I have been using discord for a long time and have always been fascinated with the bots created by other people. I wanted to try creating one on my own and this hackathon gave me a chance to do just that. Also, as we have two foreign languages in our syllabus (french and german) this might come in handy.
As the name suggests, it is kind of like a translator tool that uses APIs to produce results in supported languages. It also has a command to perform "spinning" on the given text which replaces words with their synonyms to make it look original. Other than that, there are also some commands to convert your text into funny versions such as pirate talk, Shakespeare-like English, etc.
Using discord.py by Rapptz
The biggest challenge was I have never used python much and discord.py is based entirely on it. Googling the basic syntax was quite an ordeal. One other thing was that it was really hard to find free APIs which did what I wanted. After spending a lot of time, I found some APIs that worked but they had imposed limitations on the usage because it was free. That being my only choice, I had to work with it. Hosting the bot was a small challenge but that was mostly because it was my first time doing it.
Successfully completed my first project in Python. Hosted a functional Discord bot (ignoring some bugs)

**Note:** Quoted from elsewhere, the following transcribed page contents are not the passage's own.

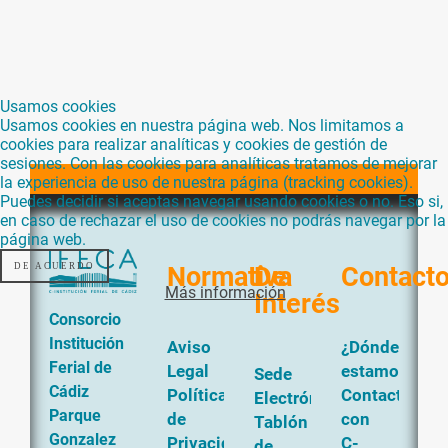
Usamos cookies
Usamos cookies en nuestra página web. Nos limitamos a
cookies para realizar analíticas y cookies de gestión de
sesiones. Con las cookies para analíticas tratamos de mejorar
la experiencia de uso de nuestra página (tracking cookies).
Puedes decidir si aceptas navegar usando cookies o no. Eso si,
en caso de rechazar el uso de cookies no podrás navegar por la
página web.
DE ACUERDO
Normativa
De
Contact
Más información
Interés
Consorcio
Institución
Aviso
¿Dónde
Ferial de
Legal
estamos?
Sede
Cádiz
Política
Contacta
Electrónica
Parque
de
con
Tablón
Gonzalez
Privacidad
C-
de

Learned some new concepts and modules to work with in Python. Also learned the process of making a basic discord bot and working with APIs.
The next best thing for Translator Bot would be me learning DL and deploying my own APIs to overcome the problem of usage limitations of the free APIs. But for the near future, adding some new commands and solving pre-existing bugs such as multiple commands at once, better error handling, etc. would be my objective.